Historischer Prozess zu Kolonialverbrechen
Ein belgisches Gericht in Brüssel hat entschieden, dass der 93-jährige ehemalige Diplomat Étienne Davignon sich wegen mutmaßlicher Beteiligung am Mord an Patrice Lumumba, dem ersten Premierminister des unabhängigen Kongo, einem Strafprozess stellen muss. Die Anklage umfasst Kriegsverbrechen, unrechtmäßige Freiheitsberaubung und demütigende Behandlung im Zusammenhang mit der Ermordung Lumumbas und seiner Gefährten Maurice Mpolo und Joseph Okito im Jahr 1961. Davignon, der von 1977 bis 1985 EU-Kommissar war, ist der einzige noch lebende Angeklagte unter etwa einem Dutzend Belgiern, die die Familie Lumumbas vor etwa 15 Jahren beschuldigt hatte.

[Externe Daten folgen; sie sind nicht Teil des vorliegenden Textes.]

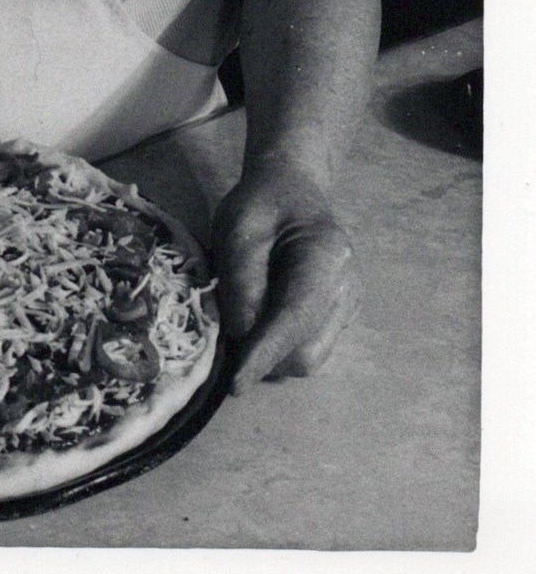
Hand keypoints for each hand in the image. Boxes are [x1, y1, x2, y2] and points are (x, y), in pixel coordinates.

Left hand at [211, 160, 360, 393]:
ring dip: (272, 355)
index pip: (294, 320)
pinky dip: (281, 345)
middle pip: (307, 353)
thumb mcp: (238, 226)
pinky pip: (309, 347)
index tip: (236, 383)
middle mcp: (347, 289)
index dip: (264, 353)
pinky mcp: (339, 317)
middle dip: (266, 358)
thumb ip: (241, 279)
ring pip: (309, 358)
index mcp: (327, 257)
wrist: (291, 190)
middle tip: (226, 340)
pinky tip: (261, 318)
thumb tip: (241, 334)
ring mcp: (348, 306)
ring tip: (243, 321)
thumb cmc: (262, 204)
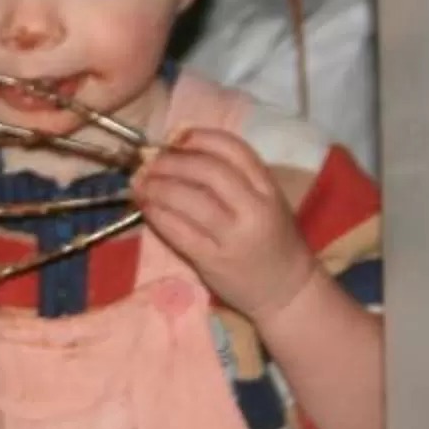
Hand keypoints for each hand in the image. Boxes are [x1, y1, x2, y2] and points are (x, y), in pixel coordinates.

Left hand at [130, 129, 317, 320]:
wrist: (287, 291)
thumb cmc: (273, 242)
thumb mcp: (267, 203)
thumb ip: (235, 179)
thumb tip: (182, 152)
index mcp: (268, 189)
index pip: (234, 149)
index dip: (200, 138)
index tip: (176, 138)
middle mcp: (254, 208)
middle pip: (208, 171)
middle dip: (173, 162)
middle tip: (151, 162)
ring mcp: (233, 236)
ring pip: (190, 201)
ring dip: (159, 187)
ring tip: (141, 183)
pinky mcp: (213, 261)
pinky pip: (179, 232)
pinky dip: (158, 216)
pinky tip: (147, 208)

Symbolfigur afrikanischer Unabhängigkeit
Patrice Lumumba, ein charismatischer Sozialist, wurde 1961 nach seinem Sturz erschossen und gilt vielerorts noch heute als Symbolfigur afrikanischer Unabhängigkeit. Die Morde wurden von Separatisten in der Katanga-Region mit Unterstützung belgischer Söldner durchgeführt. Eine parlamentarische Untersuchung aus dem Jahr 2001 kam zu dem Schluss, dass belgische Minister eine moralische Verantwortung für die Ereignisse trugen, die zu Lumumbas Tod führten. Belgien hat 2022 einen goldgekrönten Zahn, den ein Beteiligter als makabre Erinnerung aufbewahrt hatte, an die Lumumba-Familie zurückgegeben.

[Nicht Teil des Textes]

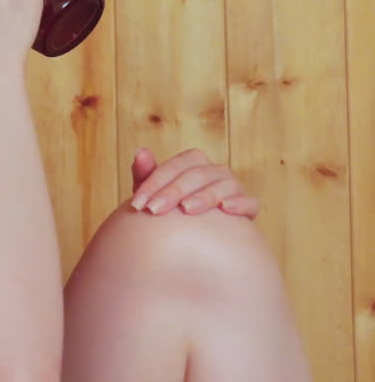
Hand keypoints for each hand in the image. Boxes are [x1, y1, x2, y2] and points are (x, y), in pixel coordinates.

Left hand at [129, 148, 259, 218]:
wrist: (196, 237)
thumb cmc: (170, 211)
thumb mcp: (155, 195)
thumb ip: (146, 175)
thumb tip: (141, 151)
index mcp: (194, 163)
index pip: (176, 164)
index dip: (155, 182)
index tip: (138, 203)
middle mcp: (216, 171)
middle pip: (197, 174)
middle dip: (173, 191)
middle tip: (154, 210)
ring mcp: (235, 187)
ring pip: (224, 184)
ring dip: (205, 195)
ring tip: (186, 209)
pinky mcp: (249, 207)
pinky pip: (251, 202)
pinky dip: (240, 203)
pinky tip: (225, 209)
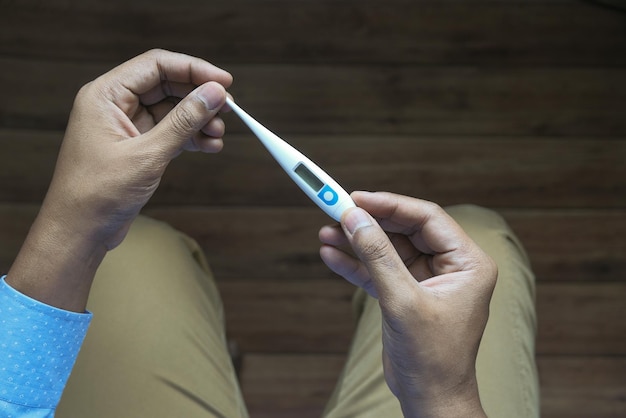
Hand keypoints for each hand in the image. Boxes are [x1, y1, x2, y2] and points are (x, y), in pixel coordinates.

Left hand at [46, 49, 231, 248]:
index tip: (224, 82)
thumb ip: (183, 122)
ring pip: (171, 110)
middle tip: (229, 109)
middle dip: (199, 96)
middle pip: (166, 85)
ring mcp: (126, 126)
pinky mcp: (136, 146)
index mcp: (106, 95)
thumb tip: (214, 94)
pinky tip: (209, 145)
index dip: (193, 69)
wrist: (79, 232)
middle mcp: (115, 105)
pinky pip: (169, 131)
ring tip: (218, 134)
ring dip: (198, 119)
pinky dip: (190, 137)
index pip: (156, 65)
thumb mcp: (147, 155)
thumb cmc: (98, 194)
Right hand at [319, 191, 495, 416]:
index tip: (355, 198)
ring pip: (388, 249)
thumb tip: (354, 218)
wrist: (429, 398)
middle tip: (336, 212)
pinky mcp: (406, 293)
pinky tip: (332, 254)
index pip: (426, 218)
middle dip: (369, 223)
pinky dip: (355, 264)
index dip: (389, 205)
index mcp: (467, 262)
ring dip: (357, 242)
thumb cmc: (432, 357)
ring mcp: (427, 279)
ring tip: (326, 233)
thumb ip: (377, 255)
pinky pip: (379, 270)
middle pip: (404, 230)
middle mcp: (450, 266)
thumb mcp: (402, 301)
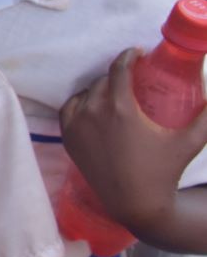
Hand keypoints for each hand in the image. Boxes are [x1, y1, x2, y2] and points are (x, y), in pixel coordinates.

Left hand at [60, 49, 206, 229]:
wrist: (135, 204)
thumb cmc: (163, 171)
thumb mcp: (190, 142)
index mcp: (119, 108)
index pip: (119, 68)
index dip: (128, 56)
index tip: (137, 52)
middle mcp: (93, 112)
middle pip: (103, 80)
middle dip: (118, 75)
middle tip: (132, 78)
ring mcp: (77, 125)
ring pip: (85, 93)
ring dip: (99, 88)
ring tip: (115, 92)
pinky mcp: (67, 138)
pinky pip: (69, 109)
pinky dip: (80, 103)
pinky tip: (93, 105)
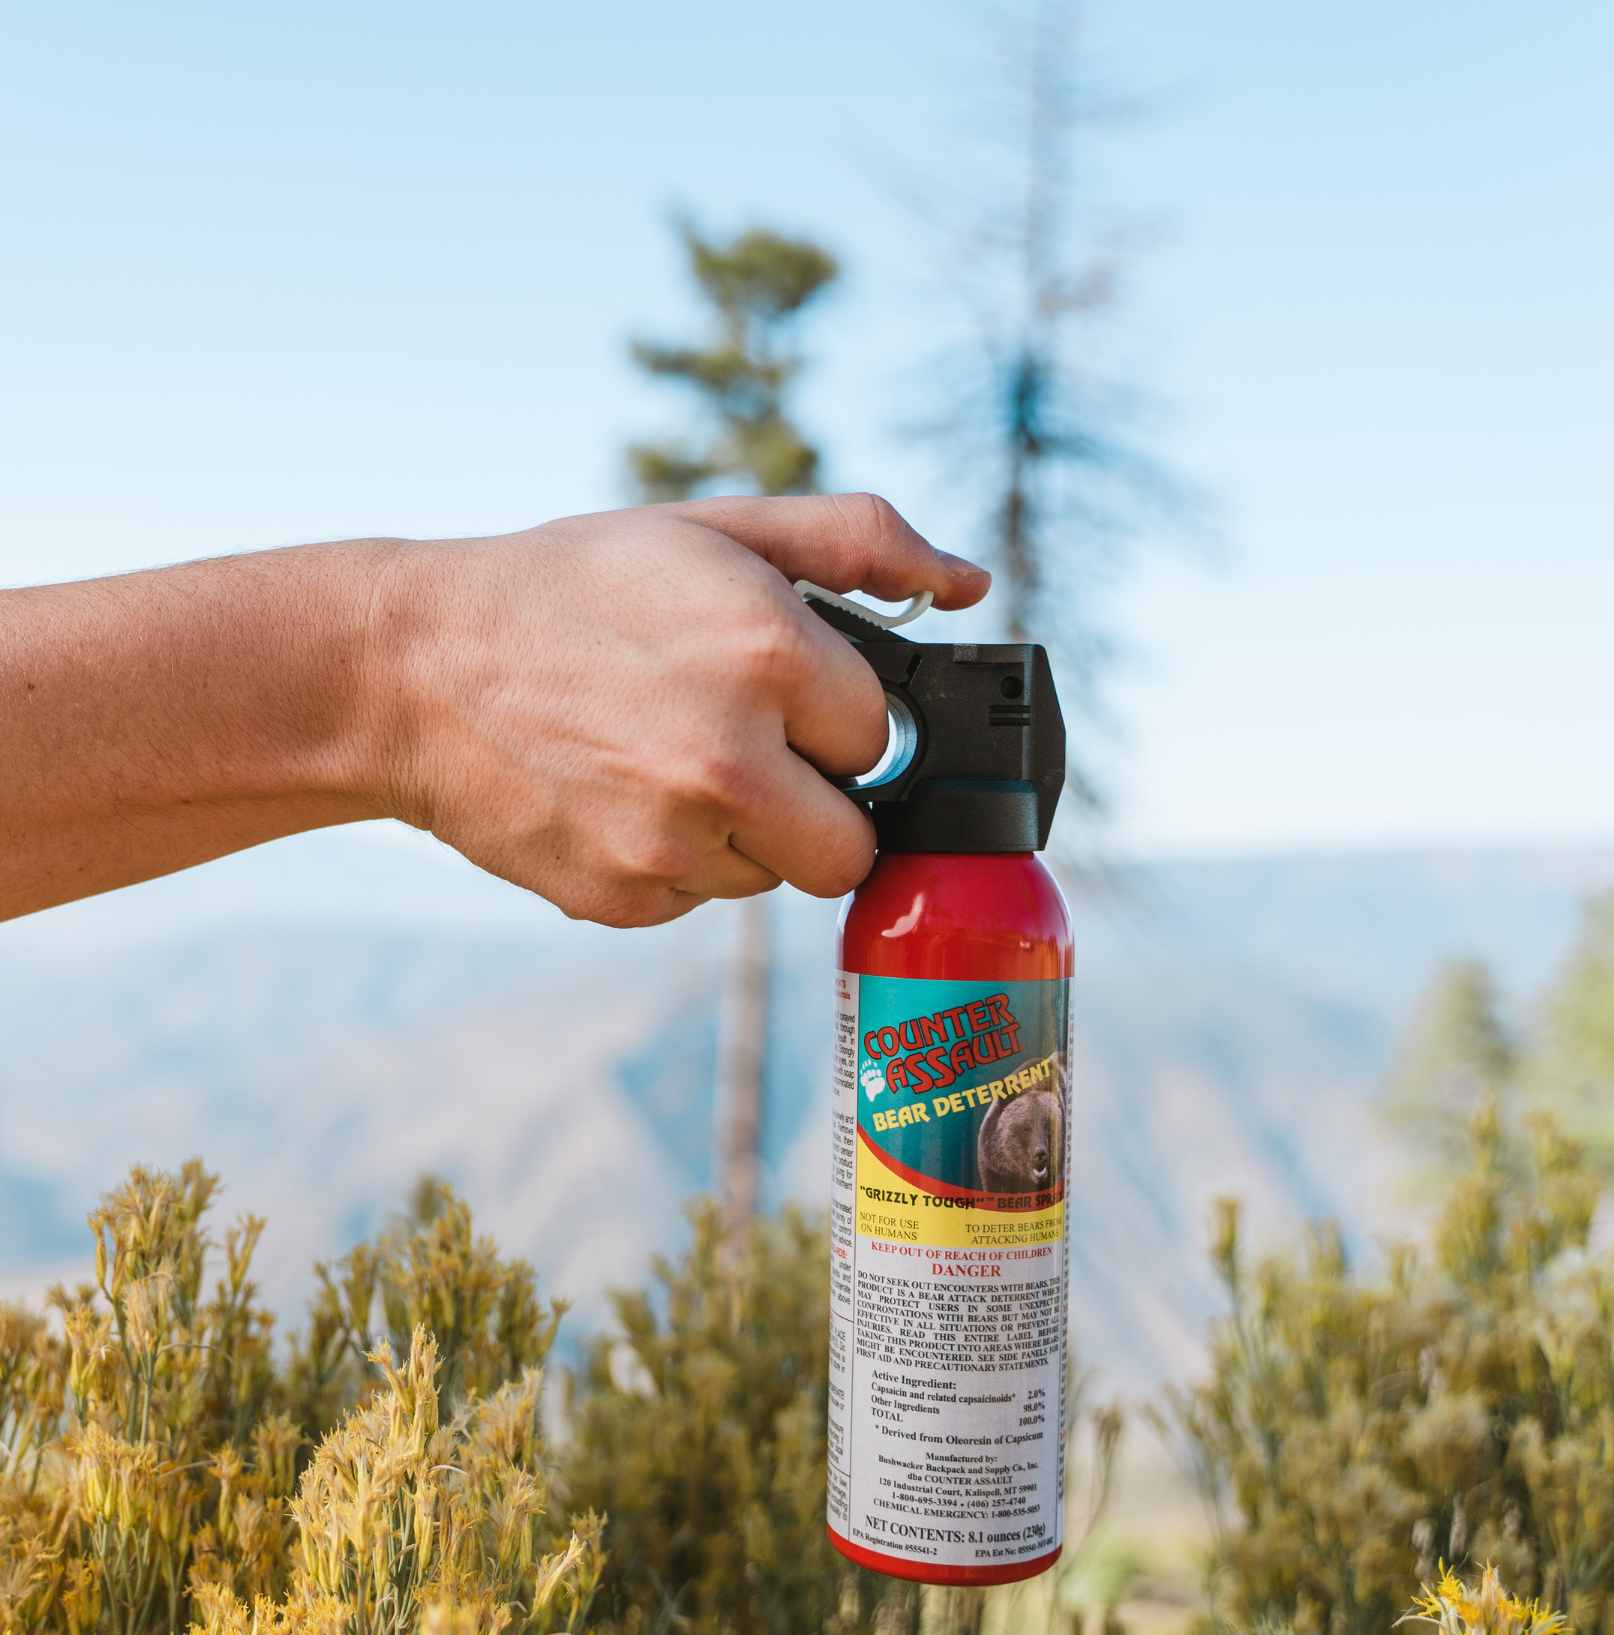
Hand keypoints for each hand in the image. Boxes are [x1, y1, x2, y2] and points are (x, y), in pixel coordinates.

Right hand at [379, 495, 989, 926]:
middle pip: (852, 843)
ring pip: (773, 876)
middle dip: (816, 801)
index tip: (783, 695)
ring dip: (746, 832)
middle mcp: (729, 761)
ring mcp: (673, 844)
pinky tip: (622, 798)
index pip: (880, 734)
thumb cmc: (577, 588)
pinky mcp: (626, 900)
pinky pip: (699, 899)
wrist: (414, 670)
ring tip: (666, 760)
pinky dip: (677, 861)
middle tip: (750, 750)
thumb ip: (860, 540)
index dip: (834, 715)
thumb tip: (971, 585)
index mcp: (769, 655)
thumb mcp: (718, 528)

Familie und Anwälte begrüßen Entscheidung
Die Lumumba-Familie begrüßte die Gerichtsentscheidung als "Beginn einer Abrechnung, die die Geschichte seit langem fordert". Yema Lumumba, eine Enkelin des ermordeten Führers, betonte, dass die vergangene Zeit nicht bedeute, dass die Wahrheit nicht ans Licht kommen könne. Anwälte der Familie sehen in dem Fall einen historischen Präzedenzfall für die strafrechtliche Verfolgung von Verbrechen unter europäischer Kolonialherrschaft. Falls keine erfolgreiche Berufung eingelegt wird, könnte der Prozess im Januar 2027 beginnen.

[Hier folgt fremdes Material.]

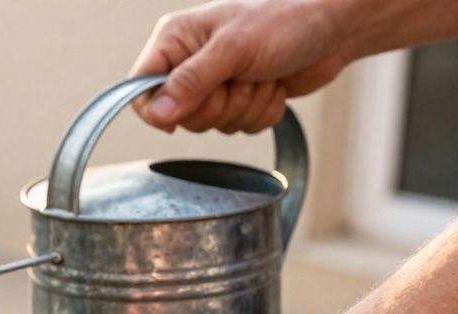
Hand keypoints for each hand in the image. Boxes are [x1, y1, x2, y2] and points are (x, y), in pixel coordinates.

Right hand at [130, 0, 348, 132]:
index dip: (157, 110)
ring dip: (245, 107)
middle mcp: (189, 62)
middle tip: (241, 78)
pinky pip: (238, 128)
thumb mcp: (234, 49)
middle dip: (219, 105)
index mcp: (175, 40)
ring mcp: (215, 83)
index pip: (141, 88)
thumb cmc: (286, 20)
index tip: (178, 117)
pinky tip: (273, 85)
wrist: (336, 27)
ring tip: (262, 75)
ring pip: (212, 125)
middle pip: (181, 115)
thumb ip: (192, 81)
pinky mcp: (240, 99)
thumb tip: (157, 113)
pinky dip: (261, 112)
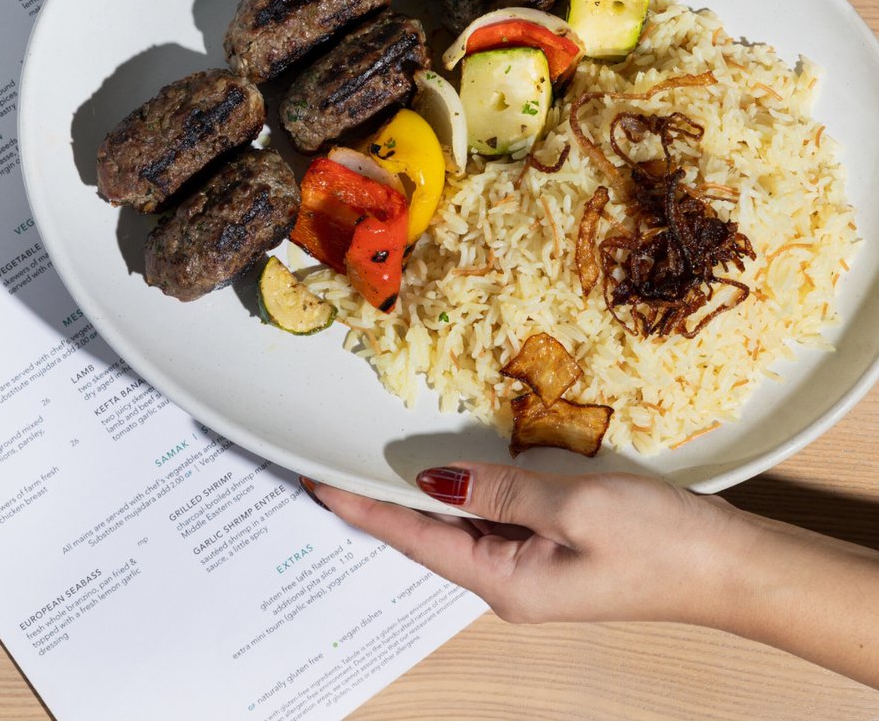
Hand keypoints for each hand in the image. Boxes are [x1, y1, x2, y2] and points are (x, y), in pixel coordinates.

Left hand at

Mögliche Auswirkungen auf Belgien und Europa
Experten weisen darauf hin, dass dieser Fall ungewöhnlich sei, da ein ehemaliger Kolonialstaat bereit ist, koloniale Verbrechen vor seinen eigenen Gerichten zu verhandeln, auch wenn viel Zeit vergangen ist. Der Prozess könnte Belgien dazu zwingen, sich weiter mit seiner kolonialen Vergangenheit auseinanderzusetzen, nachdem das Land bereits seine moralische Verantwortung für Lumumbas Mord anerkannt hat. Dies könnte wegweisend für ähnliche Fälle in anderen europäischen Ländern sein, die mit ihrer kolonialen Geschichte konfrontiert sind.